H. Afrizal: Perkawinan Yang Sah Harus Tercatat di KUA



Karimun (Humas) – Kepala Kantor Kementerian Agama Kabupaten Karimun Drs. H. Afrizal mengingatkan kepada peserta Kursus Pra Nikah bahwa semua perkawinan harus tercatat di Kantor Urusan Agama (KUA). 

Hal ini disampaikan H. Afrizal kepada 22 pasang calon pengantin yang sedang mengikuti Kursus Pra Nikah yang dilaksanakan oleh oleh Badan Penasehat Pembinaan dan Pelestarian Perkawinan (BP4) Kabupaten Karimun, Rabu (4/11/2015) di Aula Kantor Kemenag Kabupaten Karimun.

“Tiap-tiap  perkawinan harus dicatat menurut peraturan perundang-undangan yang berlaku.

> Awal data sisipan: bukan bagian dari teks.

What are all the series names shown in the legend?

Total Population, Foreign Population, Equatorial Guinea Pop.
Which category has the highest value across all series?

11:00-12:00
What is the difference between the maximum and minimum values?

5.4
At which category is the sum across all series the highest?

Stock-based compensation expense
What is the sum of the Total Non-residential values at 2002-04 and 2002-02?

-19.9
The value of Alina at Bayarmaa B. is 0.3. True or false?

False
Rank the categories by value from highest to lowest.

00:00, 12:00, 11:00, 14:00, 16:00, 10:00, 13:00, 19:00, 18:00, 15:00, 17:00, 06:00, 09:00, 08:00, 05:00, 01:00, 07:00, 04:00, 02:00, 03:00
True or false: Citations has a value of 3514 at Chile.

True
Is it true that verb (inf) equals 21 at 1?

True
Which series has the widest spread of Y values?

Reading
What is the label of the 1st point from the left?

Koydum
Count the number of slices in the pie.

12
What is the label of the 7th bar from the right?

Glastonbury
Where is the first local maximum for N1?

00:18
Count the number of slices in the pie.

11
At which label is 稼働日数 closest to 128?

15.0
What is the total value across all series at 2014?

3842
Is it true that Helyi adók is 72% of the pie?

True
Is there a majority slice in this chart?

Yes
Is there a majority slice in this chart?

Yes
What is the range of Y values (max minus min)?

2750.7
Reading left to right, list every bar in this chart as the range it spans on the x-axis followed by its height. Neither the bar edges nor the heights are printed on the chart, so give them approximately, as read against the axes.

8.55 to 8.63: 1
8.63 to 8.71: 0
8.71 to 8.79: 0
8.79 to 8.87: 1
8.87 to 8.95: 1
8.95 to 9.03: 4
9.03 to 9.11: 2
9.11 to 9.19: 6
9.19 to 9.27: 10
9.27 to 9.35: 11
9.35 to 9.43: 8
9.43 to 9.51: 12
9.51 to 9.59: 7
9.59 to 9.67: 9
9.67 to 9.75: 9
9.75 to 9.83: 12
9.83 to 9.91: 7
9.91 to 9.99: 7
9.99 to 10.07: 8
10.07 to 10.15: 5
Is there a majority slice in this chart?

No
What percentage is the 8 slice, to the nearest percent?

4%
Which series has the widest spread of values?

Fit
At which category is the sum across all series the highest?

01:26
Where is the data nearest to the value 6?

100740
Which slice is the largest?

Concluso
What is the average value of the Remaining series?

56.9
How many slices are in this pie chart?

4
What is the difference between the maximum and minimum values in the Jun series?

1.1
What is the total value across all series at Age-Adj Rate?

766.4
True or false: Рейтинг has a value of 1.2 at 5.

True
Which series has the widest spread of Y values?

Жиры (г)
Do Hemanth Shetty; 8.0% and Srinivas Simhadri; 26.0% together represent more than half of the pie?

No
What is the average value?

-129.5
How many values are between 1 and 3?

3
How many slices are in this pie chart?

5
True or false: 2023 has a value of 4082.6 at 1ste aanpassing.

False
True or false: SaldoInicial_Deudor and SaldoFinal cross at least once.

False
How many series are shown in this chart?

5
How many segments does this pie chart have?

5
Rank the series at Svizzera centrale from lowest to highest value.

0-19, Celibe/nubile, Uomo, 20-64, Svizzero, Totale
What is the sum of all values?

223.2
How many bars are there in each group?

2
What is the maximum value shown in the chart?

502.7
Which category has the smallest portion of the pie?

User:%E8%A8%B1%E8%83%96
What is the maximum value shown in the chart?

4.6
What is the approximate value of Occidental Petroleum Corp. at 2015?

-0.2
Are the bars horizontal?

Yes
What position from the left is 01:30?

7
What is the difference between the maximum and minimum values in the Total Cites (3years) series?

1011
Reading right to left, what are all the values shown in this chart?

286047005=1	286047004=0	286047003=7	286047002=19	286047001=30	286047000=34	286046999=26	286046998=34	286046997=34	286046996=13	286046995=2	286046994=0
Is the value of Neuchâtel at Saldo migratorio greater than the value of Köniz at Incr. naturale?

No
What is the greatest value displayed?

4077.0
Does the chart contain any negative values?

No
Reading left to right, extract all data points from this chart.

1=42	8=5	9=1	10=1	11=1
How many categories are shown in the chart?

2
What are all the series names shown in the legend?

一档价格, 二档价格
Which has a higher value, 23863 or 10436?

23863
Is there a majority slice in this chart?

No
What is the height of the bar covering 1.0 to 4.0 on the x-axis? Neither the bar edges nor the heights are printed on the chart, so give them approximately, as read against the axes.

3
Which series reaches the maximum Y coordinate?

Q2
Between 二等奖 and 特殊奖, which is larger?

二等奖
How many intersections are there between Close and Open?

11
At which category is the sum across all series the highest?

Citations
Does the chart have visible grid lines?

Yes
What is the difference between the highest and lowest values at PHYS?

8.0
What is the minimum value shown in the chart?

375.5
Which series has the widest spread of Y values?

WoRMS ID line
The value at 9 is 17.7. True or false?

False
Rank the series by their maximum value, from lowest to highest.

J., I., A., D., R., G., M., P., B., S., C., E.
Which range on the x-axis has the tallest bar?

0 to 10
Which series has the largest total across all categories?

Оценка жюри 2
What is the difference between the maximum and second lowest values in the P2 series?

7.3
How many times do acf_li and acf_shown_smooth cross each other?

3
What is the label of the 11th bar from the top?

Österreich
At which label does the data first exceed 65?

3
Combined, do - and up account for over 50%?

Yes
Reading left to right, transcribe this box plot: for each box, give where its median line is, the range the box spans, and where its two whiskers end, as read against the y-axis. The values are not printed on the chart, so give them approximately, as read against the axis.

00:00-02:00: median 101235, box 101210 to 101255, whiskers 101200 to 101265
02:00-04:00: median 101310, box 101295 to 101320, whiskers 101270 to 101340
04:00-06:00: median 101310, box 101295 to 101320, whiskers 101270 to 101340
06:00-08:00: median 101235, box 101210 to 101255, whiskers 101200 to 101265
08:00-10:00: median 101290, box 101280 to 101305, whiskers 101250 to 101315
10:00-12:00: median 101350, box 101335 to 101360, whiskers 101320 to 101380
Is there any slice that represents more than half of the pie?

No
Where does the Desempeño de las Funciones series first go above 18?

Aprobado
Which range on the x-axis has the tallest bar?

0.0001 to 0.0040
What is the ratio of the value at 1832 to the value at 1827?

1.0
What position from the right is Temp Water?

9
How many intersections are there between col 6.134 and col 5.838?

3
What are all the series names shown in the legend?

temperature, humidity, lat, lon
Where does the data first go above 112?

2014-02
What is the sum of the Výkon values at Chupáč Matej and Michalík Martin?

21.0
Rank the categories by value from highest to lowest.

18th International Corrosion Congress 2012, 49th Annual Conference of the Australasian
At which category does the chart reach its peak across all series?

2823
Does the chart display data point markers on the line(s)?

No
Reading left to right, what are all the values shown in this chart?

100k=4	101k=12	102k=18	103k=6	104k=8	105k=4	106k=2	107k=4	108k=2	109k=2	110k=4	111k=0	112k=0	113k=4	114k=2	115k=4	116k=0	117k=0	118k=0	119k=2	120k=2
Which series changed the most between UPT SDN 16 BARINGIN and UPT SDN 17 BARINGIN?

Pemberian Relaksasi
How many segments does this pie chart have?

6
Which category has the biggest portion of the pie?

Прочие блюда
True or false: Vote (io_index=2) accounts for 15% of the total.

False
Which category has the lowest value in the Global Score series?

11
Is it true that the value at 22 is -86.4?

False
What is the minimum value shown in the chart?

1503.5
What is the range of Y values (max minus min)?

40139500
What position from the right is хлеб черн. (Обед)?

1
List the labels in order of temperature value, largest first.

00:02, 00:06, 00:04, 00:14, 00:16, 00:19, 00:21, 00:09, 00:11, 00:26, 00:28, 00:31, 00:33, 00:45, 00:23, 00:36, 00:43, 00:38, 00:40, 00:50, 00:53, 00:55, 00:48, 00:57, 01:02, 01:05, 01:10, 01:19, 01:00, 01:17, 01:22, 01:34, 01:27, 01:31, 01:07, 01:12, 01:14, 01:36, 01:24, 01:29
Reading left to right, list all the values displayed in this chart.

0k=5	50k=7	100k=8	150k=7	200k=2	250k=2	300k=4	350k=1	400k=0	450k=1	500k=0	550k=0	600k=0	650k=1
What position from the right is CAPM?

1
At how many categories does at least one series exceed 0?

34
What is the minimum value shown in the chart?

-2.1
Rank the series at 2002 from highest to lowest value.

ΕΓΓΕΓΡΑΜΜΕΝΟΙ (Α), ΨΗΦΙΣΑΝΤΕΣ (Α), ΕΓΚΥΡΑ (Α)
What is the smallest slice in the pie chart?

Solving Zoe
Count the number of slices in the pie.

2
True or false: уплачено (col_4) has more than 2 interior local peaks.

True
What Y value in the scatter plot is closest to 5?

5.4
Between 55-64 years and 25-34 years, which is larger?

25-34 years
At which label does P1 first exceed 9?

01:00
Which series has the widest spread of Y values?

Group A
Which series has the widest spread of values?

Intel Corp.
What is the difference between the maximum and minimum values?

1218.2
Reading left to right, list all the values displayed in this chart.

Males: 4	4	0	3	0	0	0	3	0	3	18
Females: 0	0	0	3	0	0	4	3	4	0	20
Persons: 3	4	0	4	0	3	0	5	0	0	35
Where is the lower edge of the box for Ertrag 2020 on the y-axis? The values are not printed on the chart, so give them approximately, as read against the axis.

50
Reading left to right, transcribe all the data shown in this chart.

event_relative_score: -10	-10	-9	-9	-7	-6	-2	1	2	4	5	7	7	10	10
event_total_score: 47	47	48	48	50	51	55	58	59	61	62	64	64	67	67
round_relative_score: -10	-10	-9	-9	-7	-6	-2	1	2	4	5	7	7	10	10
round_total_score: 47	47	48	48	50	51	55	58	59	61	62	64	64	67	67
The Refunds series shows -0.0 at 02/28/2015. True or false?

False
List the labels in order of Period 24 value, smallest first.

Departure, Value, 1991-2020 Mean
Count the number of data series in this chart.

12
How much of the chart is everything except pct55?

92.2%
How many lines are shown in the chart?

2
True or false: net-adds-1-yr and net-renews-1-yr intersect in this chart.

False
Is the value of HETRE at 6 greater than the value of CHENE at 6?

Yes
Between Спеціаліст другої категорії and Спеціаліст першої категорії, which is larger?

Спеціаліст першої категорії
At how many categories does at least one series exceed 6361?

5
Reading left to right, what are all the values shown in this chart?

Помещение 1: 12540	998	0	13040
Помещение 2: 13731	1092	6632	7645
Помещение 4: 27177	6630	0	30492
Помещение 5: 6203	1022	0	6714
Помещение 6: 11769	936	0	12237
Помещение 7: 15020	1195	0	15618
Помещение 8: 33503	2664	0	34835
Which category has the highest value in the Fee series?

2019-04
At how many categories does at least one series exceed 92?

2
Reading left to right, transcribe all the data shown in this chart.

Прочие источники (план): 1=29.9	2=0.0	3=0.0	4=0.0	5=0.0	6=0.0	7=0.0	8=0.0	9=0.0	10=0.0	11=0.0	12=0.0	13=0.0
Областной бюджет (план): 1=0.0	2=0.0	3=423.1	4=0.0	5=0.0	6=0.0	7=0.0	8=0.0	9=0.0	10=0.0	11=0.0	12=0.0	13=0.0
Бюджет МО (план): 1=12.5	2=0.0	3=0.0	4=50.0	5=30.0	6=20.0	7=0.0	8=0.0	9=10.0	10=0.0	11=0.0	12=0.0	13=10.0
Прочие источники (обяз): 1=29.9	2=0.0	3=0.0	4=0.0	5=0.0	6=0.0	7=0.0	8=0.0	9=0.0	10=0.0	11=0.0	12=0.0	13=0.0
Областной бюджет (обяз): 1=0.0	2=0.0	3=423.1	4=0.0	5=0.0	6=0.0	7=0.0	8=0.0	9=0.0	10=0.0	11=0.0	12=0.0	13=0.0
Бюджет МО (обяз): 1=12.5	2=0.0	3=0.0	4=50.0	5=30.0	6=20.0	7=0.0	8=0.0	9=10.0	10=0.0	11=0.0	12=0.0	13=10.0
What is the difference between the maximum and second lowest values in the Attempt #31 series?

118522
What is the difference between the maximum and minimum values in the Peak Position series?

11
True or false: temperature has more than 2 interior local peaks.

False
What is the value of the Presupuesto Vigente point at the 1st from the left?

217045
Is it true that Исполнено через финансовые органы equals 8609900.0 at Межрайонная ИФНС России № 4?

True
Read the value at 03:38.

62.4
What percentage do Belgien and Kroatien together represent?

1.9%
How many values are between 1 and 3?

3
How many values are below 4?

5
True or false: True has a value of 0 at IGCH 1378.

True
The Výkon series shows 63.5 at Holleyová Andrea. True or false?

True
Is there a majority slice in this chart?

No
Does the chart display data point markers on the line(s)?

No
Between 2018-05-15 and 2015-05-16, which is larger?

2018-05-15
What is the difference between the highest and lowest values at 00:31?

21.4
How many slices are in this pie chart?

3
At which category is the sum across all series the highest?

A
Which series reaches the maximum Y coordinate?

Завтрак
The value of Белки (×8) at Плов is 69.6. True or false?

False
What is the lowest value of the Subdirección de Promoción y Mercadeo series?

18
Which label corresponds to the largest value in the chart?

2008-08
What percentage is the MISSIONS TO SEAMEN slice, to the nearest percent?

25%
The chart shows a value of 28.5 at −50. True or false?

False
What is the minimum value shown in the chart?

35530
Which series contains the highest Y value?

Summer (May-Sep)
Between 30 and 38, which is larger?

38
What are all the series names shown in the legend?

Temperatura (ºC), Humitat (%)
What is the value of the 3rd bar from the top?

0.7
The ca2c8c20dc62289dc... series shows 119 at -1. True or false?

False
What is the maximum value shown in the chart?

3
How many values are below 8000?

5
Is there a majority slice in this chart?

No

Demikian ditegaskan dalam Undang-undang Nomor 1 Tahun 1974 tentang Perkawinan Pasal 2 ayat 2, dan bagi kita yang muslim harus tercatat di Kantor KUA,” terangnya.

Tentang keharusan tercatatnya perkawinan ini juga ditegaskan dalam Kompilasi Hukum Islam Bab II pasal 5 yang menytakan: Agar Terjamin Ketertiban Perkawinan Bagi Masyarakat Islam Setiap Perkawinan Harus Dicatat. Pencatatan Perkawinan Tersebut Dilakukan Oleh Pegawai Pencatat Nikah Sebagaimana Yang Diatur Dalam Undang-Undang No. 22 Tahun 1946 Jo Undang-Undang No. 32 Tahun 1954.

“Untuk memenuhi ketentuan tersebut maka setiap perkawinan harus dilangsungkan di hadapan dan di bawah pengawasan pegawai pencatat nikah. Dengan demikian perkawinan yang dilakukan di luar pengawasan pegawai pencatat nikah tidak mempunyai kekuatan hukum.” Tegasnya.

Dalam Undang-undang Nomor 1 Tahun 1974 tentang Perkawinan, dijelaskan juga bahwa perkawinan adalah sah apabila dilakukan menurut hukum masing-masing agamanya dan kepercayaannya itu.

Pengertian perkawinan, lanjut H. Afrizal menurut undang-undang tersebut adalah ikatan lahir batin antara seorang pria dan seorang wanita sebagai suami istri dengan  tujuan  membentuk keluarga (rumah tangga) yang bahagia dan kekal berdasarkan Ketuhanan Yang Maha Esa.

“Sementara menurut Kompilasi Hukum Islam, perkawinan menurut hukum Islam adalah pernikahan, yaitu akad yang sangat kuat atau miitsaaqan ghaliizhan untuk menaati perintah Allah dan melakukannya merupakan ibadah.” terangnya.

Ia melanjutkan bahwa syarat-syarat perkawinan pertama, Perkawinan didasarkan atas persetujuan kedua calon mempelai. Dan kedua, untuk melangsungkan perkawinan seorang yang belum mencapai umur 21 (dua puluh satu) tahun harus mendapat izin kedua orang tua, hal ini sebagaimana disebutkan Undang-undang Nomor 1 Tahun 1974 bab 2 Pasal 6.

“Perkawinan hanya diizinkan bila pihak pria mencapai umur 19 (sembilan belas) tahun dan pihak wanita sudah mencapai usia 16 (enam belas) tahun. Dalam hal pasangan belum mencapai umur tadi maka dapat minta dispensasi kepada Pengadilan Agama.” Lanjutnya.